• TASK STATEMENT: Copy all the records exactly, but keep the pictures out of your version.

• DATA SUPPLIED:
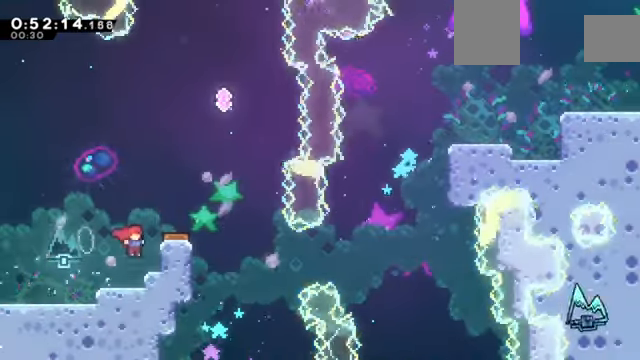
{"keys": ["right", "z"], "events": [[100, "c", "down"], [167, "c", "up"]]}
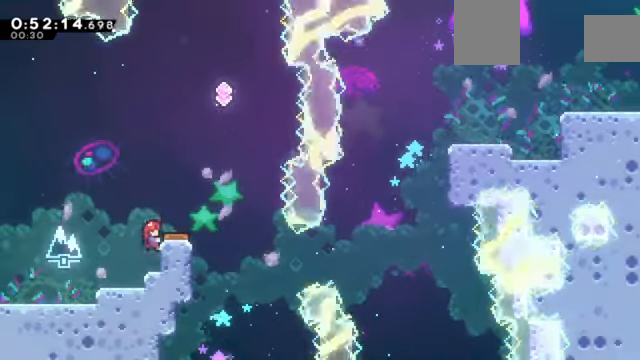
{"keys": ["right"], "events": [[67, "c", "down"], [134, "c", "up"], [267, "z", "up"], [301, "right", "up"], [401, "right", "down"]]}
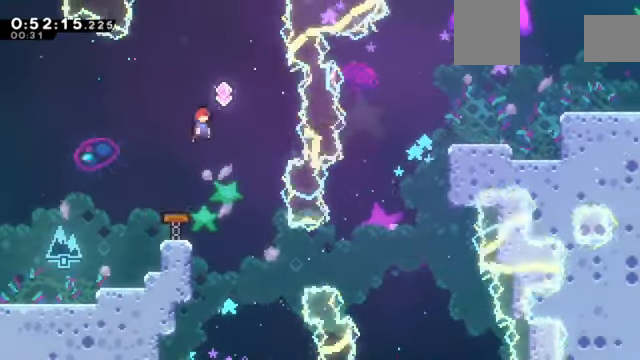
{"keys": [], "events": [[233, "right", "up"]]}
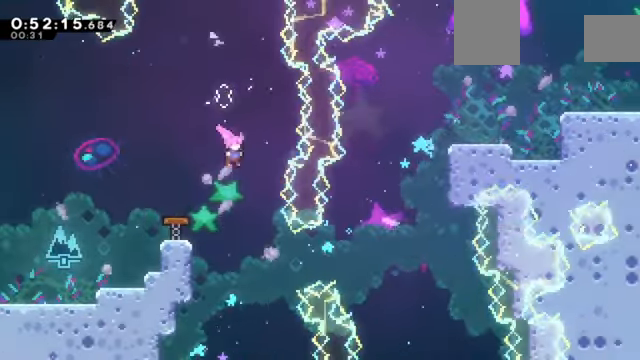
{"keys": ["right"], "events": [[101, "right", "down"], [401, "x", "down"], [468, "x", "up"]]}
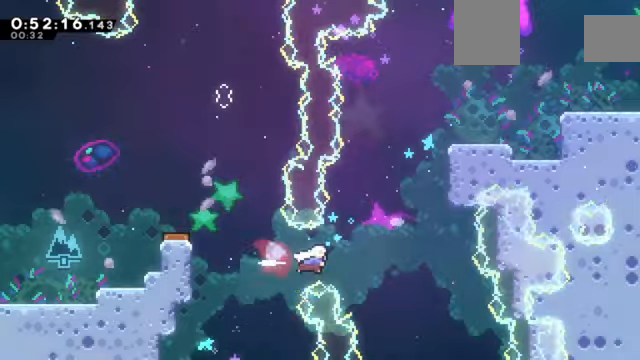
{"keys": ["right", "up", "z"], "events": [[34, "up", "down"], [67, "x", "down"], [67, "z", "down"], [501, "x", "up"]]}
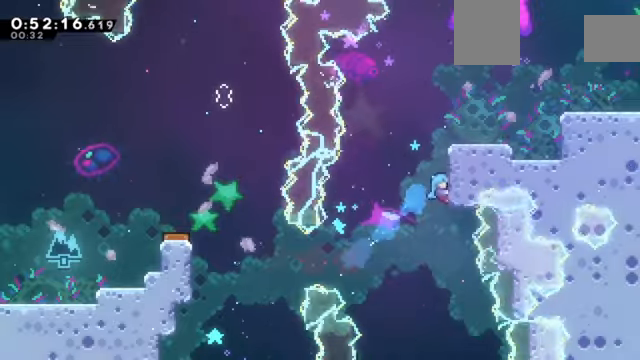
{"keys": ["right", "z"], "events": [[33, "c", "down"], [133, "c", "up"], [233, "c", "down"], [367, "c", "up"], [400, "up", "up"]]}
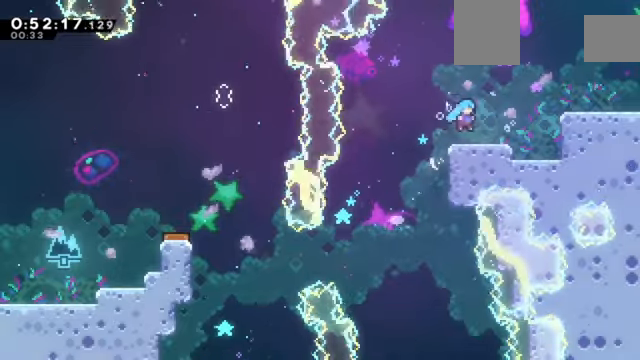
{"keys": ["down", "right", "x", "z"], "events": [[200, "c", "down"], [367, "c", "up"], [434, "down", "down"], [467, "x", "down"]]}
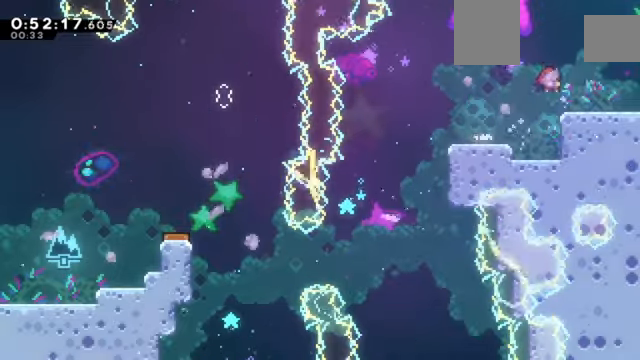
{"keys": [], "events": [[66, "c", "down"], [100, "down", "up"], [100, "x", "up"], [166, "c", "up"], [267, "right", "up"], [433, "z", "up"]]}
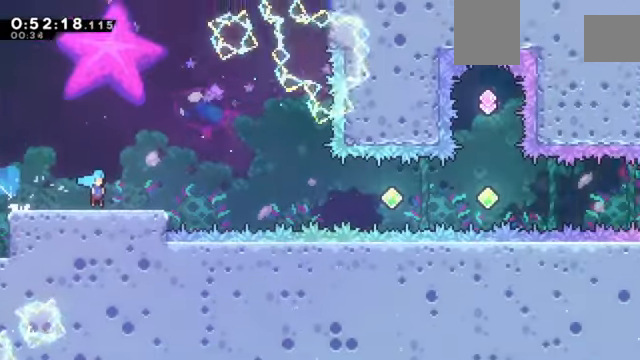
{"keys": ["down", "right", "x"], "events": [[401, "down", "down"], [401, "right", "down"], [467, "x", "down"]]}
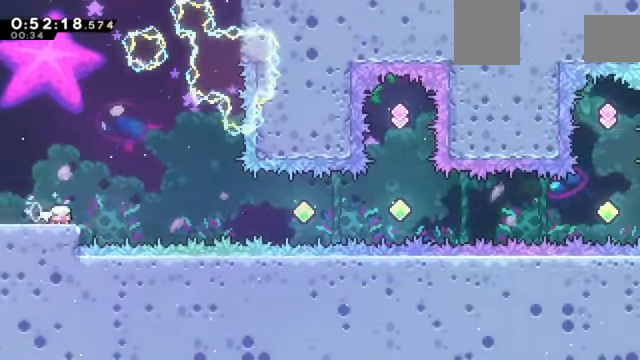
{"keys": ["right", "x"], "events": [[100, "down", "up"], [100, "x", "up"], [133, "c", "down"], [267, "c", "up"], [467, "x", "down"]]}
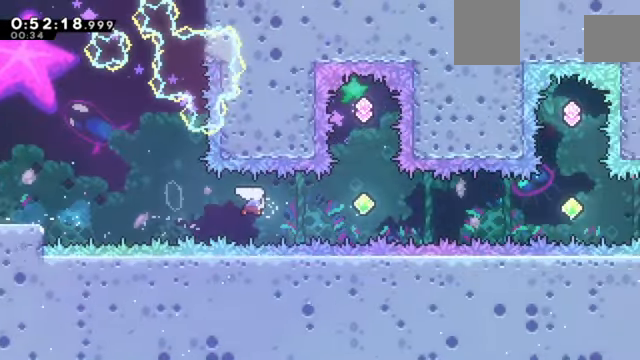
{"keys": ["up"], "events": [[167, "x", "up"], [234, "right", "up"], [234, "up", "down"], [300, "x", "down"], [401, "x", "up"]]}
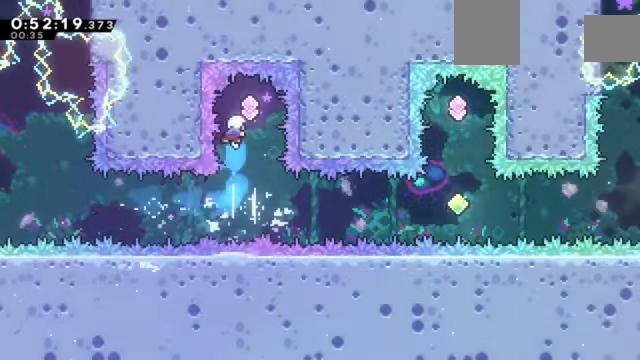
{"keys": ["right"], "events": [[33, "up", "up"], [66, "right", "down"], [233, "right", "up"], [467, "right", "down"]]}
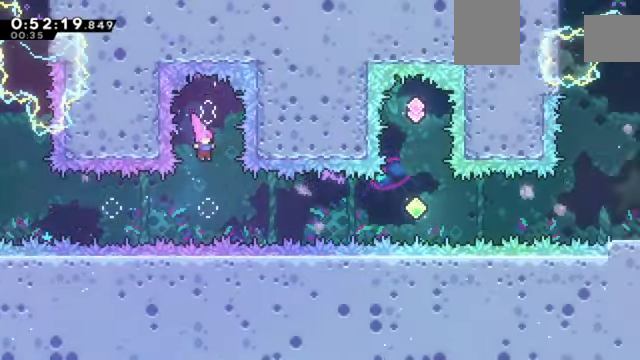
{"keys": ["right", "x"], "events": [[134, "x", "down"], [367, "x", "up"], [501, "x", "down"]]}
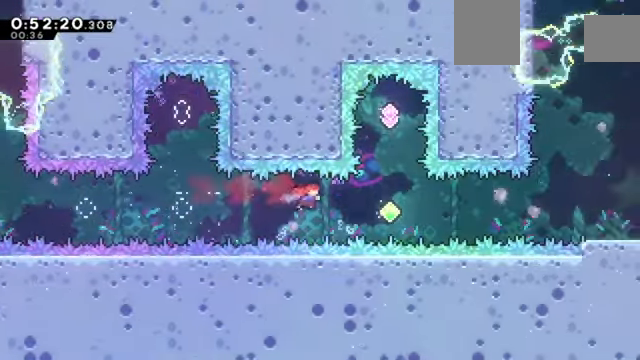
{"keys": ["right", "x", "z"], "events": [[300, "x", "up"], [467, "x", "down"], [467, "z", "down"]]}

• SOLUTION FOR THIS EXERCISE:
{"keys": ["right", "z"], "events": [[100, "c", "down"], [167, "c", "up"]]}
{"keys": ["right"], "events": [[67, "c", "down"], [134, "c", "up"], [267, "z", "up"], [301, "right", "up"], [401, "right", "down"]]}
{"keys": [], "events": [[233, "right", "up"]]}
{"keys": ["right"], "events": [[101, "right", "down"], [401, "x", "down"], [468, "x", "up"]]}
{"keys": ["right", "up", "z"], "events": [[34, "up", "down"], [67, "x", "down"], [67, "z", "down"], [501, "x", "up"]]}
{"keys": ["right", "z"], "events": [[33, "c", "down"], [133, "c", "up"], [233, "c", "down"], [367, "c", "up"], [400, "up", "up"]]}
{"keys": ["down", "right", "x", "z"], "events": [[200, "c", "down"], [367, "c", "up"], [434, "down", "down"], [467, "x", "down"]]}
{"keys": [], "events": [[66, "c", "down"], [100, "down", "up"], [100, "x", "up"], [166, "c", "up"], [267, "right", "up"], [433, "z", "up"]]}
{"keys": ["down", "right", "x"], "events": [[401, "down", "down"], [401, "right", "down"], [467, "x", "down"]]}
{"keys": ["right", "x"], "events": [[100, "down", "up"], [100, "x", "up"], [133, "c", "down"], [267, "c", "up"], [467, "x", "down"]]}
{"keys": ["up"], "events": [[167, "x", "up"], [234, "right", "up"], [234, "up", "down"], [300, "x", "down"], [401, "x", "up"]]}
{"keys": ["right"], "events": [[33, "up", "up"], [66, "right", "down"], [233, "right", "up"], [467, "right", "down"]]}
{"keys": ["right", "x"], "events": [[134, "x", "down"], [367, "x", "up"], [501, "x", "down"]]}
{"keys": ["right", "x", "z"], "events": [[300, "x", "up"], [467, "x", "down"], [467, "z", "down"]]}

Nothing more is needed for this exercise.